Limb landmark coordinates
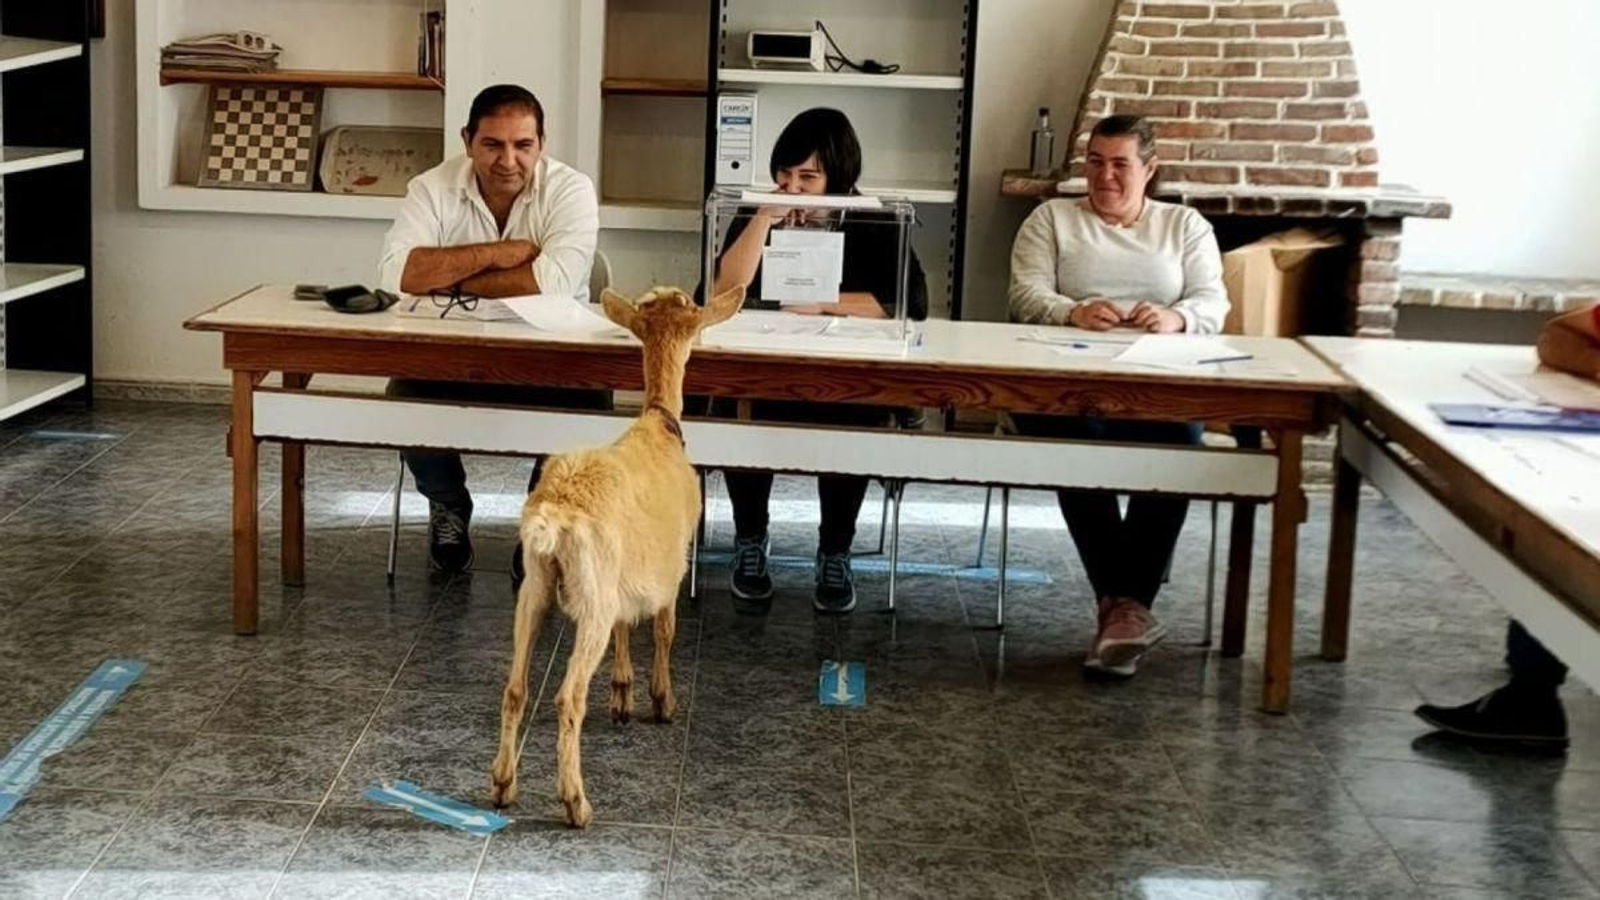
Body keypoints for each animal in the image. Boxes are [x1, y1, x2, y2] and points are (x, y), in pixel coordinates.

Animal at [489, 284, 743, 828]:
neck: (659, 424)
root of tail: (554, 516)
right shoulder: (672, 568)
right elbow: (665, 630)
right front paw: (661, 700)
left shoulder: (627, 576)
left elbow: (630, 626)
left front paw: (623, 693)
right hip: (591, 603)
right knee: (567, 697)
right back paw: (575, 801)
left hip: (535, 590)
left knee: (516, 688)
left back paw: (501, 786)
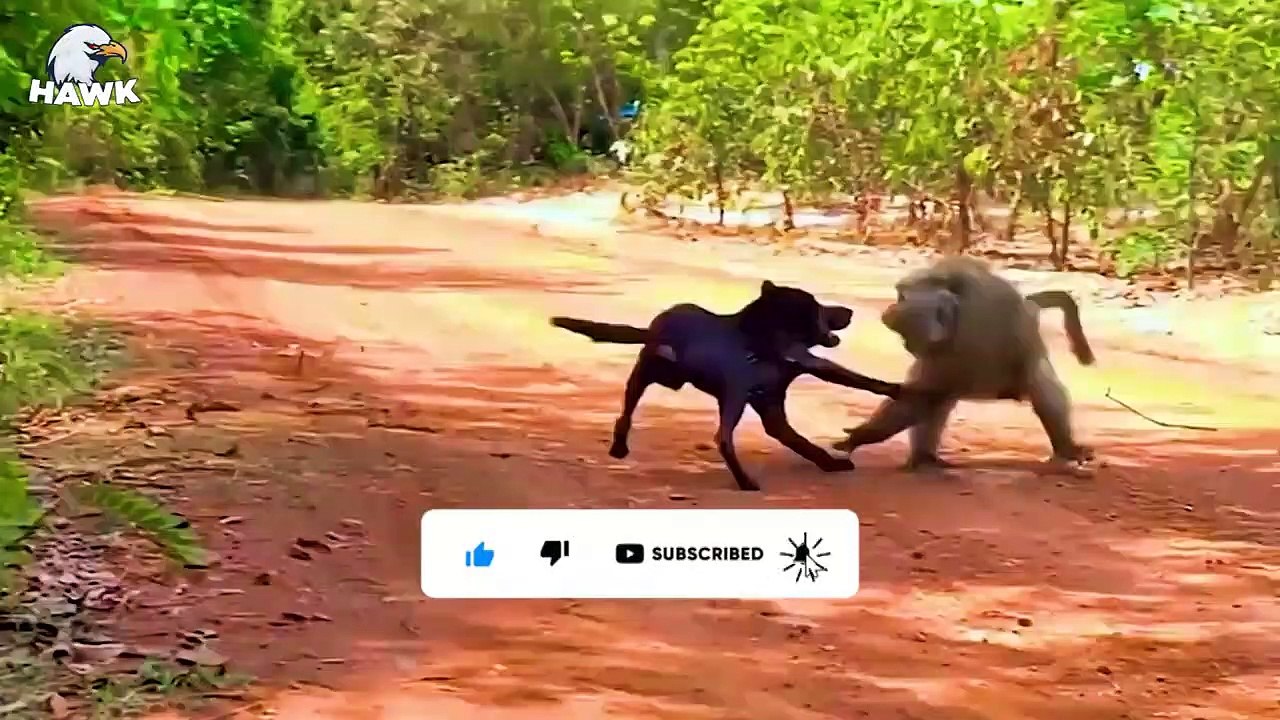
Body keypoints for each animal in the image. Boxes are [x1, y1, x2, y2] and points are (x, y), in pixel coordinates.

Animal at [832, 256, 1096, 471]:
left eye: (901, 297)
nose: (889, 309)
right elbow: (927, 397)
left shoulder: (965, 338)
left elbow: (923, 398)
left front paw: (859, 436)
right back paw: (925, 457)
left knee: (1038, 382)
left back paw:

* **Task item**: Every line above that has the string "shoulder" needs to be copied.

* **Expected output**:
right shoulder: (672, 568)
left shoulder: (627, 576)
left shoulder: (965, 338)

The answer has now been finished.